--- Materials provided ---

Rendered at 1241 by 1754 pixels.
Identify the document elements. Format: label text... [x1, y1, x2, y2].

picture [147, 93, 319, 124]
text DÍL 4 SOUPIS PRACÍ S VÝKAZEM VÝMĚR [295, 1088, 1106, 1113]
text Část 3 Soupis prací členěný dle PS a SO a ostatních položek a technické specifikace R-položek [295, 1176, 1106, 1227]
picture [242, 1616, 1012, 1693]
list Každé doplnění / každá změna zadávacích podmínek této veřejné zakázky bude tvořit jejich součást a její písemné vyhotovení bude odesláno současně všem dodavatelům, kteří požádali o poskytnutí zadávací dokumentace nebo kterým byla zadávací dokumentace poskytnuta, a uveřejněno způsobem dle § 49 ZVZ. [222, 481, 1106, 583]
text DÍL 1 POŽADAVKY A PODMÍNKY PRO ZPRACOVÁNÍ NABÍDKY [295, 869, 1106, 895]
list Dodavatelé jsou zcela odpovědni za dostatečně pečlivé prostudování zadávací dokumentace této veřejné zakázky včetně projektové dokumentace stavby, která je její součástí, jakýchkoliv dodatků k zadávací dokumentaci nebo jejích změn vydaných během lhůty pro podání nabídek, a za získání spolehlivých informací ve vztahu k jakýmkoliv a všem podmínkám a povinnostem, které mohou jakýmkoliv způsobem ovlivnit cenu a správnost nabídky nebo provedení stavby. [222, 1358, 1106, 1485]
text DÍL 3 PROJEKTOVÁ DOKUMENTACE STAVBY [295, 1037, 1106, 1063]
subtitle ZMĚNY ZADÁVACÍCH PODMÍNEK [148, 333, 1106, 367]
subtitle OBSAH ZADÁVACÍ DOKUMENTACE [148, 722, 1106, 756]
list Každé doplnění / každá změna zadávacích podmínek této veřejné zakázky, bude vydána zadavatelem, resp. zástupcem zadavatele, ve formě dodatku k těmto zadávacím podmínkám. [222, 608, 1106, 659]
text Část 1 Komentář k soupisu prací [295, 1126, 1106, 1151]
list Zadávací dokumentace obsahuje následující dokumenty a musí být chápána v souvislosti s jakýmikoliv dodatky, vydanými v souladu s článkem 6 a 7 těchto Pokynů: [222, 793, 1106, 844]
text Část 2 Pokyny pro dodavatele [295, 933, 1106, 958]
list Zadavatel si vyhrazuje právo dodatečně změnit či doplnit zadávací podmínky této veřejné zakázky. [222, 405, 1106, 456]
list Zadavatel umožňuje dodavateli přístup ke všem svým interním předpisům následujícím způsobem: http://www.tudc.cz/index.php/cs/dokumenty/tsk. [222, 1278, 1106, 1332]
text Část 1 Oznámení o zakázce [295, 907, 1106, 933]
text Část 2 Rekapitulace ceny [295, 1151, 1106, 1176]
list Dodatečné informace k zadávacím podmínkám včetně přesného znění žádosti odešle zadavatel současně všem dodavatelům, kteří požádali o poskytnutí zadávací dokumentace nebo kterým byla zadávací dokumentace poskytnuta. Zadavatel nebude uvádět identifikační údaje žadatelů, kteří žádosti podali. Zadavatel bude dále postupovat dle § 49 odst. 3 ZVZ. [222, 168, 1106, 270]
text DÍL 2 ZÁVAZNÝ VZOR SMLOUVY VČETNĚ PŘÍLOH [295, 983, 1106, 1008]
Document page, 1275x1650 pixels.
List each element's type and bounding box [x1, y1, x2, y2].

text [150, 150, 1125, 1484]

---

What to do:
Search the data for "picture". Copy each line that has it.

Expected answer:
picture [147, 93, 319, 124]
picture [242, 1616, 1012, 1693]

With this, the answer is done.